When I complain to my colleagues, there are two separate responses. There are those who have been enlisted in a pedagogical army. Actually, they fall into the Bloom and Hirsch camp. I'm not sure it's fair to the real philosophers to assign NAS the honor of pedagogy just because they are scholars. These folk tend to destain ambiguity which is okay, but what about the thrills birthed in a marketplace of ideas? Some others let students discuss for awhile before we tell them the answer to our questions. I know it's not ok for me to teach that way. Their style fits me like the blue and brown plaid suit coat I wore to homecoming in high school with the gray shirt and snazzy bow tie. Despite knowing better, I catch myself coming back to the familiar. I find myself feeling like I have failed not only my students but myself as well. Can they survive the damage I have inflicted. Certainly they are more resilient than I.

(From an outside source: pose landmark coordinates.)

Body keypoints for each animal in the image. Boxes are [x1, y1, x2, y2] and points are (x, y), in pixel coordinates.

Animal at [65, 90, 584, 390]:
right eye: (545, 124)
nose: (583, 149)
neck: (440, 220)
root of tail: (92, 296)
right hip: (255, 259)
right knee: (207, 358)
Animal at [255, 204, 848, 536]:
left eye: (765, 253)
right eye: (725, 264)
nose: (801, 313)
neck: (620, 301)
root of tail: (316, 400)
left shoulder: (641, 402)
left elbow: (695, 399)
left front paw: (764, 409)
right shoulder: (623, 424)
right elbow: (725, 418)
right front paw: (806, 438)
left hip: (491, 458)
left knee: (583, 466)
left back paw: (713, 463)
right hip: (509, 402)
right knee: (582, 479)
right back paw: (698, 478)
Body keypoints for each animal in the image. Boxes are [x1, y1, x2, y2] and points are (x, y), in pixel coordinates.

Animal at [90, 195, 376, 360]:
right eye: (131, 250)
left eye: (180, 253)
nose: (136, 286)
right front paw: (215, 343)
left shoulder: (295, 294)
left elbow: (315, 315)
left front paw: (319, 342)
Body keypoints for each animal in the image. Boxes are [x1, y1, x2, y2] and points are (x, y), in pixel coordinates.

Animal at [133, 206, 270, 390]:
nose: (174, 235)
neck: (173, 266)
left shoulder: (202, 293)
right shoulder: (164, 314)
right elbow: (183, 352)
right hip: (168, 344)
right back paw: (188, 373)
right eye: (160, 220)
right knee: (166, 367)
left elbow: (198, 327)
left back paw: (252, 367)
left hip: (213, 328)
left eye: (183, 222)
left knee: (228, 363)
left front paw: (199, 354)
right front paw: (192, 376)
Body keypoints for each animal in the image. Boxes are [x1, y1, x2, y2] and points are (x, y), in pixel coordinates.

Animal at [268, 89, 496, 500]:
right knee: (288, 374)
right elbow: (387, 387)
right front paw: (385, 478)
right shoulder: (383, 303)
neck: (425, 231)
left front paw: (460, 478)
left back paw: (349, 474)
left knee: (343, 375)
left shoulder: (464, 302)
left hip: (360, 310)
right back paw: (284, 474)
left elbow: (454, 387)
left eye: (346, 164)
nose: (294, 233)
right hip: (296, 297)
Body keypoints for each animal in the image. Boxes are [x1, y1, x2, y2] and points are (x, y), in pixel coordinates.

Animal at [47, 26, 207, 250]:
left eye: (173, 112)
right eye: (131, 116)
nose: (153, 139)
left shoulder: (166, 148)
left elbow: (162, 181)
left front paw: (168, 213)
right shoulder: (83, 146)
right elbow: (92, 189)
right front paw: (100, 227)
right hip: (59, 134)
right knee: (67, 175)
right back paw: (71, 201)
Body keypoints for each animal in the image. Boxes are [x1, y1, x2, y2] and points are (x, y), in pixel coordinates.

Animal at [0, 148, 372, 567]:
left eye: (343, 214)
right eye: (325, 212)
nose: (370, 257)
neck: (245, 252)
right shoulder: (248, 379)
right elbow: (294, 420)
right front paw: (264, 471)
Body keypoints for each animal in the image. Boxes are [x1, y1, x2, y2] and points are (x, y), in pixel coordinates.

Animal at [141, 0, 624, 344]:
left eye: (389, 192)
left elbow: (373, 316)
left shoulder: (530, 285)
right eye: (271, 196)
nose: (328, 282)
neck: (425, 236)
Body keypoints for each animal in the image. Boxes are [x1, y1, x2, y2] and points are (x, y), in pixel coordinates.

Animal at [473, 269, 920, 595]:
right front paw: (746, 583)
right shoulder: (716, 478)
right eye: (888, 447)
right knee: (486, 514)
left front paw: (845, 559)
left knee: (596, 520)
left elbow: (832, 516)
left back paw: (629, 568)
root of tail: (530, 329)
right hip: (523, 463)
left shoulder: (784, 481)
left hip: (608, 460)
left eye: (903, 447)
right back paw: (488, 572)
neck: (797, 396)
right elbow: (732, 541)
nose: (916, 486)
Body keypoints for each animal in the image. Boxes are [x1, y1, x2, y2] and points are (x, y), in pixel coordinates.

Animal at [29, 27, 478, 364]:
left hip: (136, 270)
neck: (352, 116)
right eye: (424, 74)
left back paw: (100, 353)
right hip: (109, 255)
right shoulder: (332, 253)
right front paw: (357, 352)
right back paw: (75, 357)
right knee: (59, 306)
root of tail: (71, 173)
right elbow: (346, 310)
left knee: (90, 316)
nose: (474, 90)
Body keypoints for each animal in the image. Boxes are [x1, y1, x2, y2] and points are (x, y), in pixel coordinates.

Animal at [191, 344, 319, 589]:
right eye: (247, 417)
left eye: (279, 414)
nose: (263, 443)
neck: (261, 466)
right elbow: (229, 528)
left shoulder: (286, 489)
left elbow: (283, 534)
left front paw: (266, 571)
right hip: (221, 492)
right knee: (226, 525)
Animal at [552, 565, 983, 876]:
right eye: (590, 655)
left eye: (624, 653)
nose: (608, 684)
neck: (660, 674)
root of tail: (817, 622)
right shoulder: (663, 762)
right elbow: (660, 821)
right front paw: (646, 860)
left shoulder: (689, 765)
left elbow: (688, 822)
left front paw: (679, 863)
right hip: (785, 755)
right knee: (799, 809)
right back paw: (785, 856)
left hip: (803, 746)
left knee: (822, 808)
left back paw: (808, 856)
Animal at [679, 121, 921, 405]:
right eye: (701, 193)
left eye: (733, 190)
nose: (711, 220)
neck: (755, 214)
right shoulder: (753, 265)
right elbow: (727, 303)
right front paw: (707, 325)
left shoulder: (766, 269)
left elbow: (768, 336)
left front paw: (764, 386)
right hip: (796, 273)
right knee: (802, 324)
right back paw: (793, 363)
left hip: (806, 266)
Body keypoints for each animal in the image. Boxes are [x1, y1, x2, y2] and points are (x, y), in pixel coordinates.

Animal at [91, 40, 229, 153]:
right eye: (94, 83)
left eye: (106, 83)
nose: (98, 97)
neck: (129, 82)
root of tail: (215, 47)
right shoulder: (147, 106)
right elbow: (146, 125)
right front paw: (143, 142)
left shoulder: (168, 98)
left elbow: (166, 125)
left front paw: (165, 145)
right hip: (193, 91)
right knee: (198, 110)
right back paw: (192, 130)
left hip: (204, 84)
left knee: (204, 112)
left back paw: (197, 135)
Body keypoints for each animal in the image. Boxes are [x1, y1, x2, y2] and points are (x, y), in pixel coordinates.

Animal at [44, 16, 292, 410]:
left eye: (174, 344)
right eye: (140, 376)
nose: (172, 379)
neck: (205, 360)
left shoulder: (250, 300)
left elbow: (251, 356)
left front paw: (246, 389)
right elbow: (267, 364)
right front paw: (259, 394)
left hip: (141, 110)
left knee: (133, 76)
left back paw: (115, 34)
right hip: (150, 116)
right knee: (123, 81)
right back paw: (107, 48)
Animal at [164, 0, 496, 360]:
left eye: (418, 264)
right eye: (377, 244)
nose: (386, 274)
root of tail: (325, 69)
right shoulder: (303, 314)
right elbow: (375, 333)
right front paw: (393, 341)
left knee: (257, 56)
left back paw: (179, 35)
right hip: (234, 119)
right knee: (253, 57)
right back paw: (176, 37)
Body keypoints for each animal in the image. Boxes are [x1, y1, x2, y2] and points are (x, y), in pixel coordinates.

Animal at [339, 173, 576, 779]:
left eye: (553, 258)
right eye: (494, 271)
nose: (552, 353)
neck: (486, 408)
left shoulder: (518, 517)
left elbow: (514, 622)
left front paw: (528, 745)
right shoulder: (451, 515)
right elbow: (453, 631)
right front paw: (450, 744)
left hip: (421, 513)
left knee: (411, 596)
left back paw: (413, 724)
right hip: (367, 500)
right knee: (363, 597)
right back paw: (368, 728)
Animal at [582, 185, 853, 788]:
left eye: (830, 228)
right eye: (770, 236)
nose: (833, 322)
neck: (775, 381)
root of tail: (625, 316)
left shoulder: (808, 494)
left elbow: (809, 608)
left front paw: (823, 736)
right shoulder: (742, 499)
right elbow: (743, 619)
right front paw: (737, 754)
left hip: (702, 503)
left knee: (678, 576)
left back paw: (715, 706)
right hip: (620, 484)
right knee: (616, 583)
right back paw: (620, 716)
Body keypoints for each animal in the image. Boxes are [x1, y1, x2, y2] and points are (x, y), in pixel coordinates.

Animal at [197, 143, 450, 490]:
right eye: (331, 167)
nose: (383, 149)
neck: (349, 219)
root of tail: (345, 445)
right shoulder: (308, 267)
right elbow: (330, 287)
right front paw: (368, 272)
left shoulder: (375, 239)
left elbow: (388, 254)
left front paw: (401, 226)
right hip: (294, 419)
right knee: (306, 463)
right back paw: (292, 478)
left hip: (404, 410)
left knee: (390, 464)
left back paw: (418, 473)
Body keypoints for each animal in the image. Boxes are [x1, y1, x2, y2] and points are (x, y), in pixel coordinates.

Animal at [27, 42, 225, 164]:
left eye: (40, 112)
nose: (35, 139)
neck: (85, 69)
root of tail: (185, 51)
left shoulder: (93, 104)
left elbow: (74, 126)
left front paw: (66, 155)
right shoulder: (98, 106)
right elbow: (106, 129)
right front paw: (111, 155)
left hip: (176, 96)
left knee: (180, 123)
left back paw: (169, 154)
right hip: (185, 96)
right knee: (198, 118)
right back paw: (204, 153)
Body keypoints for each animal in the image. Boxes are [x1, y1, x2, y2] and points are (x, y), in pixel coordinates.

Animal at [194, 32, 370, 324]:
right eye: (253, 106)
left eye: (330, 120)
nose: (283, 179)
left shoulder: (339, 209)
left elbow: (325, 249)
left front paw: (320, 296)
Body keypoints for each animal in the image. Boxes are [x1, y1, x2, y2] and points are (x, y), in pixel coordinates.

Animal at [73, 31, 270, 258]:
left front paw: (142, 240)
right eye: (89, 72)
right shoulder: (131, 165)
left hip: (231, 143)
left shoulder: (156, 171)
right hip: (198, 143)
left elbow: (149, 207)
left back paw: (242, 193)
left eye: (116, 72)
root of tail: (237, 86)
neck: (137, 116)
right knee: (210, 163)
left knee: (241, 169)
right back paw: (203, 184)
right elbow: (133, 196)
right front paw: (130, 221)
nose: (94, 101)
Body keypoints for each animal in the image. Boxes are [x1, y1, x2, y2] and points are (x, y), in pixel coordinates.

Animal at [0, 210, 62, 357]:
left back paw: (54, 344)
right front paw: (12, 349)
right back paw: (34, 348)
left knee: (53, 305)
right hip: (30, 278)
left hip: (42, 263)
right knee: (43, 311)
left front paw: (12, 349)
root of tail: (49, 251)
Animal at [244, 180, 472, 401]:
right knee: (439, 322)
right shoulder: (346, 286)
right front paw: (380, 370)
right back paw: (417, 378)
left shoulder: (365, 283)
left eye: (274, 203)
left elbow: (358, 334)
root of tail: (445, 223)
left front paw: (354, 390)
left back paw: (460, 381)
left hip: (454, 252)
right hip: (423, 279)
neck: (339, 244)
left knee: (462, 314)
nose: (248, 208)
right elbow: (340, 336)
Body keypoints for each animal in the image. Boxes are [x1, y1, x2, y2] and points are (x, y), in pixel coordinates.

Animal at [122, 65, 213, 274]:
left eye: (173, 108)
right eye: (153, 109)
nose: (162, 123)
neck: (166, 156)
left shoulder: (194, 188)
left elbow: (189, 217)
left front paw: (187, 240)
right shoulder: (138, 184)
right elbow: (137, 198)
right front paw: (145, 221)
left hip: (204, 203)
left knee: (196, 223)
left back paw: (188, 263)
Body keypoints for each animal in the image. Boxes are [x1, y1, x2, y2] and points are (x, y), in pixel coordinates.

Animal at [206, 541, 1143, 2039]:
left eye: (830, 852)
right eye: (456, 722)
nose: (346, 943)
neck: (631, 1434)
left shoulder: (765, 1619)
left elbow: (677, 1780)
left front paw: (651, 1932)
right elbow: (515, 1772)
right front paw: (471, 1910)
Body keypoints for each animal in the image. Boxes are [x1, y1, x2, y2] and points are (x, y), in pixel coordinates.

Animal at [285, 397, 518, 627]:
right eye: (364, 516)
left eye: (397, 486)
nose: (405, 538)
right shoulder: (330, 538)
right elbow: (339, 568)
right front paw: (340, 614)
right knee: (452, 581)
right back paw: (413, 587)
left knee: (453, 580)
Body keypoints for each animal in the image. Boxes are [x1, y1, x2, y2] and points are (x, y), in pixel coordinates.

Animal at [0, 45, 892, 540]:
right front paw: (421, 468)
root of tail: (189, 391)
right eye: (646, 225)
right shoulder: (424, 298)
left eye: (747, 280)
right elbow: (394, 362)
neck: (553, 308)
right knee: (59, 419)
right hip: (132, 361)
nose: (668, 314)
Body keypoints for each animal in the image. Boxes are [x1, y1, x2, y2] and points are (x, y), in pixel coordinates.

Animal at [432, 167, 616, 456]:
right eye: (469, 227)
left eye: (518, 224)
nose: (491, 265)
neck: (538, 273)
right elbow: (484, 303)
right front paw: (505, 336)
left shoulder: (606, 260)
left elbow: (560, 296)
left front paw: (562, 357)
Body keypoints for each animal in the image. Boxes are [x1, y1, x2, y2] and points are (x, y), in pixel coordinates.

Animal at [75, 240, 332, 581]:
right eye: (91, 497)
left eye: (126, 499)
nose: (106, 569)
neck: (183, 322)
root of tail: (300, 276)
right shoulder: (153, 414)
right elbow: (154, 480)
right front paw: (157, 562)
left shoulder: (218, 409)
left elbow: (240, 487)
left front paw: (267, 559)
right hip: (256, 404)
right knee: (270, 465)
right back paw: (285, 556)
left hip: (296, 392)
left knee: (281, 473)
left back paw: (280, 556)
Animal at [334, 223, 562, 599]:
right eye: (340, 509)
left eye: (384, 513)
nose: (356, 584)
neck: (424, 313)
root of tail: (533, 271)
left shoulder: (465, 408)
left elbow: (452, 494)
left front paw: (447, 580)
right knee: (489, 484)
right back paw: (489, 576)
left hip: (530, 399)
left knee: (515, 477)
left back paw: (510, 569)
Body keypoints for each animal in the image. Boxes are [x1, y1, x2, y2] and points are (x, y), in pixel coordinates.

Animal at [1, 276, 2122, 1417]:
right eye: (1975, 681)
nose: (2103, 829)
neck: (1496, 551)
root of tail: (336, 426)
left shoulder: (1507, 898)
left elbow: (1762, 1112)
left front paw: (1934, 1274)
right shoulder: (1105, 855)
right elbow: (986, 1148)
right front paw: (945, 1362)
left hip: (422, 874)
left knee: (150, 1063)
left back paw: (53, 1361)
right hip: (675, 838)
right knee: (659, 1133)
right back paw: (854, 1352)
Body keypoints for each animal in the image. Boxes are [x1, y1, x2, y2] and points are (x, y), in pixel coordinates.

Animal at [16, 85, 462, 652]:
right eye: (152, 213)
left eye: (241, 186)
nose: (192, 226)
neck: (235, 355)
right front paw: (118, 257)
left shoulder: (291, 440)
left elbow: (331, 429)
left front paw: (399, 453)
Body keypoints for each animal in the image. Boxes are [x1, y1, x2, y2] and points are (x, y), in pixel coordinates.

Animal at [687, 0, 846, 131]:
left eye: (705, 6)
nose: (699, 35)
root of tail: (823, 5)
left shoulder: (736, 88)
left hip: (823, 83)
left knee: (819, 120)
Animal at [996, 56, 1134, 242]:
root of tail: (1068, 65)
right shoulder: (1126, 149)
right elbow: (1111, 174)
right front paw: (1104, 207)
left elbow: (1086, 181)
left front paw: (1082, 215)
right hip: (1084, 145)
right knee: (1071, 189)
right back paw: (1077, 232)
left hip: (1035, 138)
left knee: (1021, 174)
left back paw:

So whose purpose am I serving? Does this "discuss and then give the real answer" format I fall back on serve the colleagues that one day will reteach the literature I taught? Does it serve the district curriculum that is published in the community so the ad building has a readily available answer to a parent when that parent asks, "Just exactly what do they do in that class anyway?" Does it serve the principal who is more interested in the reform notions that center on nuts and bolts like block scheduling and is unimpressed by issues of pedagogy particularly as they relate to an individual curriculum like language arts? Can I even to be pretending to serve the students' purposes when I babble out correct responses and encourage them not to read/engage the text because they know I will eventually wear down and give out the right answers even though I know better because I only have them for a semester or less and there so much left undone? Or am I serving my own purposes when I roll out correctness like ridilin pills, the sole purpose of which seems to keep the masses passively seated in five neat rows of sex? What evidence do I have to suggest that I'm any more effective at anything than my colleagues with different approaches" These questions bite me like plastic leeches.

Clearly, I am doing the best job of teaching I know how to do (and so are my colleagues). Clearly, there is nothing I'd rather do (except perhaps, play right field for the Detroit Tigers). But clearly, it is also painful to be less than perfect. This issue is not one of control but rather one of being vague and imperfect. Imperfection makes me an invisible man. Imperfection is walking on a beach and leaving no footprints behind. It is leaving teaching without leaving a legacy. It follows me like a shadow-- a malaise that haunts the soul, perhaps waiting at the next turn to clobber me. It is also a passionate power full of anxiety, reverence, and promise. It is the murky stuff we wade through every day in a deliberate attempt to reinvent ourselves from the obscure and inarticulate that surrounds us and defies definition. It is why I teach. It is what I admire and question about myself.